===== Document text =====
Let’s get this out of the way up front. I am not a habitual trespasser. I’m a nice girl who was raised to call first, never to drop in unannounced, and to ask permission from the neighbors with the smiley face mailbox when I wanted to detour through their property to save four minutes on my elementary school walk home. But let’s be fair, there was no one to call. All we had was a 30-year-old, hand-drawn map of the bluffs above I-84 near Mosier, Ore., with typewritten directions noting such landmarks as the “red fire truck” near “the barn.”

We were on a quest for Michelle Stuart’s “Stone Alignments/Solstice Cairns,” the 1979 earthwork Stuart had created on Rowena Plateau overlooking the Columbia River, commissioned by the Portland Center for the Visual Arts, the now-defunct Portland contemporary art center. We knew Rowena Plateau was private property, but belonging to whom? Letters in the PCVA Archive at the Portland Art Museum’s Crumpacker Library described the sale of the property by the original owners who’d permitted the construction of Stone Alignments in the first place.

It is a time piece in which cairns and viewing circles form a 100′ diameter wheel and line up with the sunrise, sunset, and true north on the summer solstice. Nearby a smaller circular natural crater was lined with river stones and became a “moon circle.” It turned out that the islands in the river directly below were sacrosanct Indian burial grounds.
— Mary Beebe, Executive Director, PCVA (Twenty-Seven Installations: Portland Center for the Visual Arts)

Hope Svenson and I each had our own reasons for searching it out. After a couple of years of on-again/off-again research for a book on PCVA, this was my chance to time travel, to be present with a PCVA-commissioned work in real life. Maybe. Ever since I’d seen the photos of the work (and Mary’s description) in Twenty Seven Installations: Portland Center for the Visual Arts, I’d wanted to stand there on Rowena Plateau. Reading Paul Sutinen’s account of its construction in a yellowed Willamette Week only whet my appetite further, as did an essay on the work by Stuart herself in Prologue, the art magazine that Sutinen edited (three issues-worth) in the ‘70s. Stuart’s writings on the piece had been featured in Artforum, and art critic Lucy Lippard writes about the work in her book Overlay.

Hope had been neck-deep in the PCVA archive as well, helping to pull together materials for Selections from the PCVA Archive at YU Contemporary, the new East Side Portland art center with MASS MoCA-like ambition. I’d mentioned a field trip to Stone Alignments to YU Executive Director, Sandra Percival, and she was enthusiastic. Before I knew it, a summer solstice trip to Stone Alignments was on the schedule of public programs for the Selections exhibition, meaning that someone had to get out there and find out whether it had survived the past 32 years. Hope was assigned to the recon mission, and I tagged along.

After the longest winter in history, it was finally spring; we put on sunscreen, hopped in Hope’s loaner Jetta and headed east on I-84. When we stopped at a rest area, big yellow signs warned us to watch out for rattlesnakes. I was wearing hiking boots, but envied Hope’s heavy, mid-calf leather boots as greater protection against fangs. Actually, I was more worried about dogs. We knew Stone Alignments was on private property and quite near a home. And I knew, from growing up in a rural area, that guard dogs came with the territory. Twice bitten, twice shy.
===== Recorded data =====
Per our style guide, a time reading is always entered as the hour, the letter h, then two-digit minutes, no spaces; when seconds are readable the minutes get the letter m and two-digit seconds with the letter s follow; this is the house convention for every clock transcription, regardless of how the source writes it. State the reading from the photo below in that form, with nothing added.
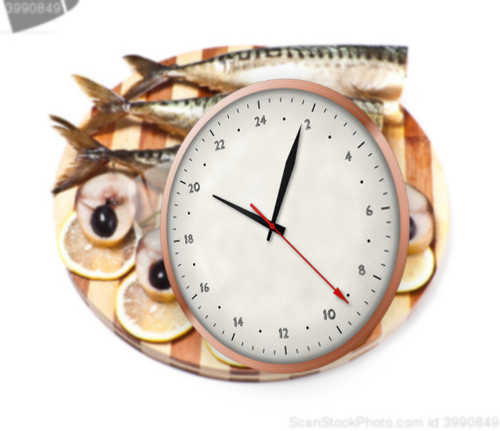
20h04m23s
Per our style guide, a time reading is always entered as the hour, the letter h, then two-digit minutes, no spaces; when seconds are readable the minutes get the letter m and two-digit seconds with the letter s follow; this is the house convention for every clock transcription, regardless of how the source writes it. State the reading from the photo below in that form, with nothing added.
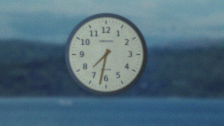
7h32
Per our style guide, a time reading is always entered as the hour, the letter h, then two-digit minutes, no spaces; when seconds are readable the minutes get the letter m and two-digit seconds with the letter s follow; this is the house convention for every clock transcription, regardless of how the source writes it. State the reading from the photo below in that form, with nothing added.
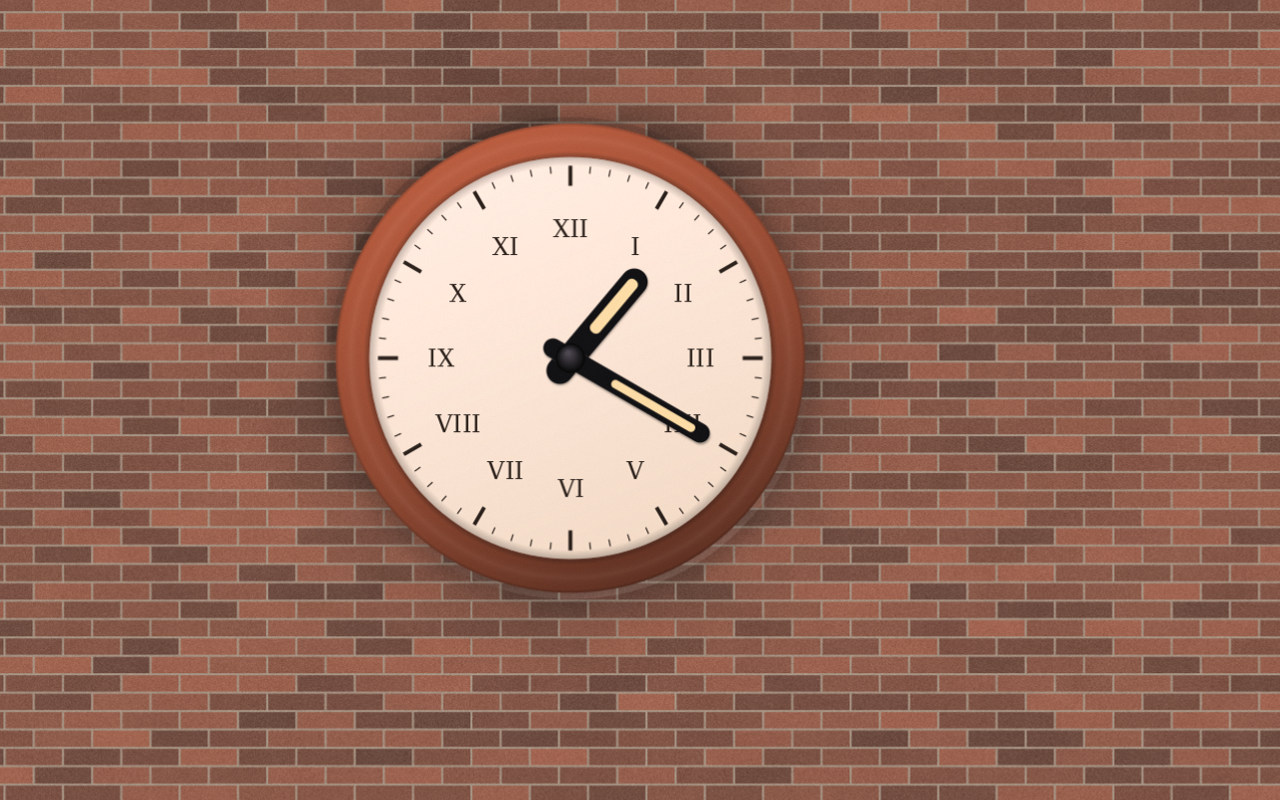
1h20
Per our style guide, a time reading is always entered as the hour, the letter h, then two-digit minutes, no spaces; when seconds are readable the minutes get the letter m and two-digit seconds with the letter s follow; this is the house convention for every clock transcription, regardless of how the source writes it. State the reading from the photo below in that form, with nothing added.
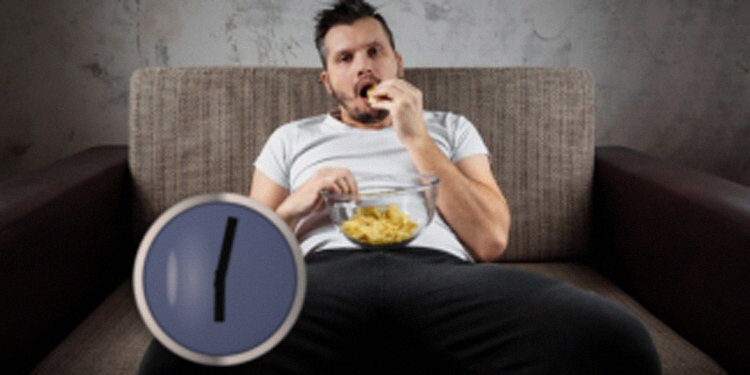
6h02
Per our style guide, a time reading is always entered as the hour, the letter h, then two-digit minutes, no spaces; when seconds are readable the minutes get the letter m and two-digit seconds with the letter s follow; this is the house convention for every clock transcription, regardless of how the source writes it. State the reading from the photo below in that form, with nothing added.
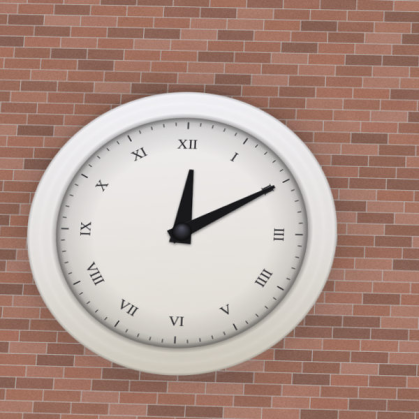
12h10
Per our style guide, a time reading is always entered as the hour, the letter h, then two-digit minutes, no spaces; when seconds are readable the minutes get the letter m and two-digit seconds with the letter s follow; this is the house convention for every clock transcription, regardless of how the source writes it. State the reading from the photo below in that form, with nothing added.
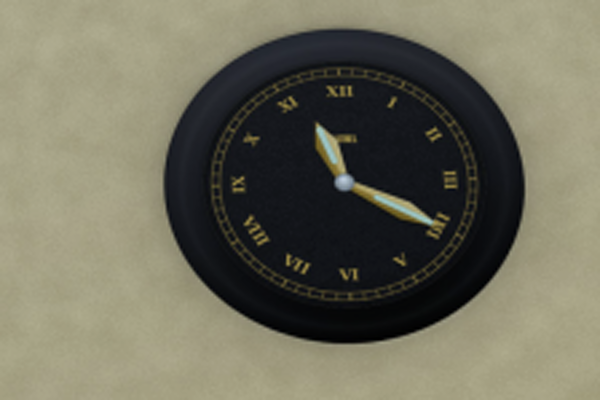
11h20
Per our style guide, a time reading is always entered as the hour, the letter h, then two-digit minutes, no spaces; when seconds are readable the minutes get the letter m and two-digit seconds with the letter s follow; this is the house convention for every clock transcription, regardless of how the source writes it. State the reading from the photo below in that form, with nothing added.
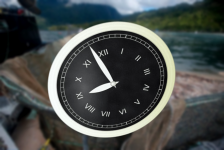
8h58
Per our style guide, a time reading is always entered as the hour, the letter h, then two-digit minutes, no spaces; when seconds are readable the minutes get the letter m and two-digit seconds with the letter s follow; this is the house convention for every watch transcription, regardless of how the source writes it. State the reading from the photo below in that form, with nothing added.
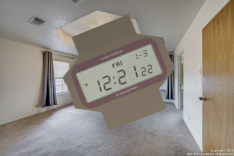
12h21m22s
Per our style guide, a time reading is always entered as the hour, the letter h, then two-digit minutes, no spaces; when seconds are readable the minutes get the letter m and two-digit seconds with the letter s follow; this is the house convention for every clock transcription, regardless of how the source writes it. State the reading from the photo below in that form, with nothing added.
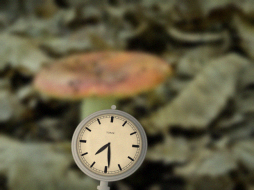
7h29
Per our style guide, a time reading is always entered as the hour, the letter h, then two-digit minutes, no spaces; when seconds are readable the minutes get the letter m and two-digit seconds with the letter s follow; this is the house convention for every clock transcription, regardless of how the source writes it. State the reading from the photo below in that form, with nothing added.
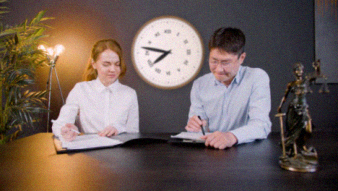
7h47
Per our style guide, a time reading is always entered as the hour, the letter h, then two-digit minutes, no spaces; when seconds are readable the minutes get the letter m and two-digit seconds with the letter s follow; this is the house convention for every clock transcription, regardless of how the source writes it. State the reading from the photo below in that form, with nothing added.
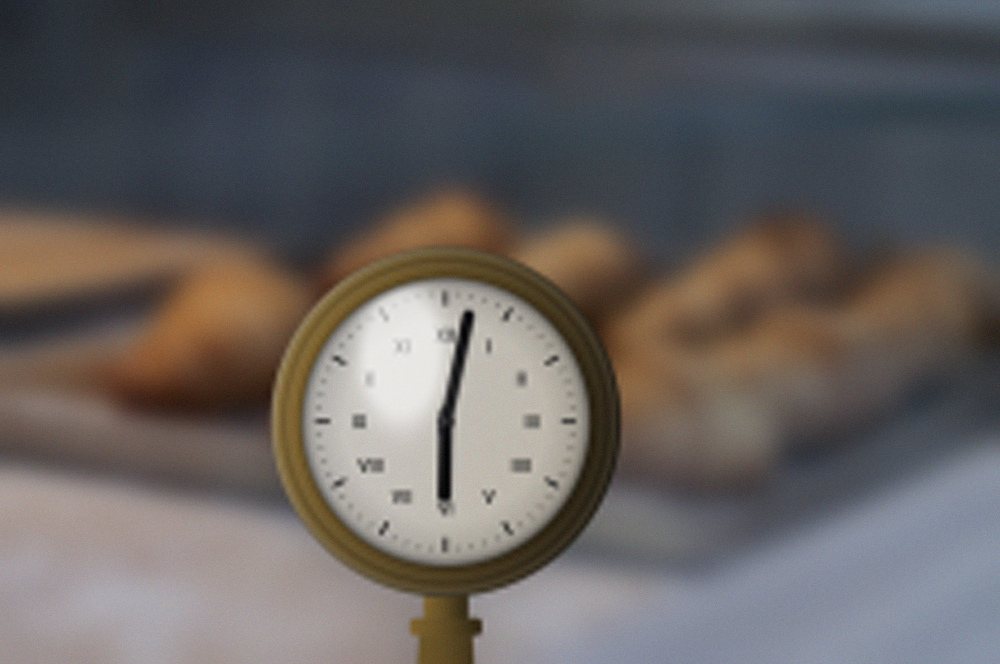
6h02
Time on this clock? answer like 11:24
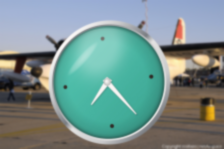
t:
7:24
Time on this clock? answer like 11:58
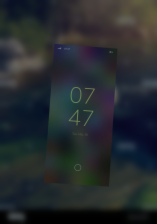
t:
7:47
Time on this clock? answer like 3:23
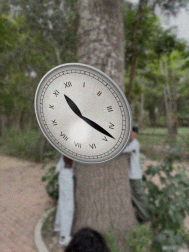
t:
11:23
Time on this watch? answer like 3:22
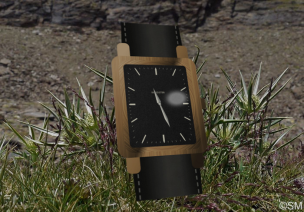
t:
=====
Continue the account of the search for Michelle Stuart's "Stone Alignments/Solstice Cairns," starting after its last sentence.

Private Property

The sketchy directions told us to drive down into Rowena Dell, then take a left. Rowena Dell is now a subdivision with posted “Private Drive” signs. We spotted a barn up on the hill to the left, so we parked and walked up a drive paved in crushed grey stone that wound up out of the dell toward the barn. A hollow-eyed clay mask with its tongue sticking out was tacked to an oak tree. On the other side of the tree were three signs, “Private Property,” “Private Drive 5 MPH,” and a torn, rain-damaged sign that read:

This trail belongs to the 1135 Canyon Way property and is private. It was designated s a Bridle Path in 1975 to [ ] the [ ] above. Rowena Dell Homeowners and their guests are [ ]come to use this trial. Rowena Dell Homeowners are those houses built along Canyon Way and include Oakbrook Lane.

If you are trying to access the Mathesin Property, it is located one mile to the right at the road at the top of this hill, above Rowena Dell Subdivision. If you are in a vehicle and wish to respect our property and our privacy you may use that road to return to Hwy [ ]. Unlike this trail, it is straight and flat.

John Maher and Pat Bozanich

And haphazardly in white paint below: ROWENA DELL FOOT TRAFFIC ONLY

We puzzled over why the signs seemed to be facing the wrong direction as we knew we had to get up out of the dell to find our plateau. But we thought that if someone had to post a sign to direct visitors to the Mathesin property, we were probably in the right place…more or less.

Where the road flattened out, we saw the barn we’d been promised in the instructions, then decided to try to drive around and access the property via the route the sign suggested. Hope drove back to the “highway” and took a double-rutted drive (on which the loaner Jetta bottomed out — don’t tell) into a field. We stopped at a closed gate and climbed over the downed barbed wire fence. Turned out we were well above the barn now, and we couldn’t just slide down the rocky cliff. We decided to see if we could see Stone Alignments from above and began walking along the edge of this plateau through knee-high grass and lupine (Hope: “I do not like snakes.”) broken by stony ground and carpets of cushiony white moss riddled with gopher holes. It was strange, this terrace of plateau over plateau, the grassy, crumbled edges of which you can’t see until you’re on them. “Don’t walk too close to the edge, Hope. I won’t leave you, but don’t make me have to climb down after you.” There was a breeze, but the sun was warm and a couple of white puffy clouds dotted the sky.

Fake Solstice Cairns

As we looked down, we could see the that crushed rock drive that passed the barn continued to head out north toward the Columbia and likely toward our plateau. We continued to move along the eastern edge of the plateau when suddenly we saw below and a ways off, a handful of jagged stacks of rocks. Even from far off we could tell they were sharp-edged rocks, not the rounded ones we had seen in the photos of Stuart’s artwork. They were stacked just two or three high and haphazardly arranged, certainly not in a circle. We took it as an homage to Stone Alignments/Solistice Cairns and also as a sign that we were close. We continued out to the northern end of the plateau, but could see nothing more than a young deer on an opposite bluff and grass and a trail of yellow wildflowers below. I took off my coat and kicked myself for forgetting to bring water.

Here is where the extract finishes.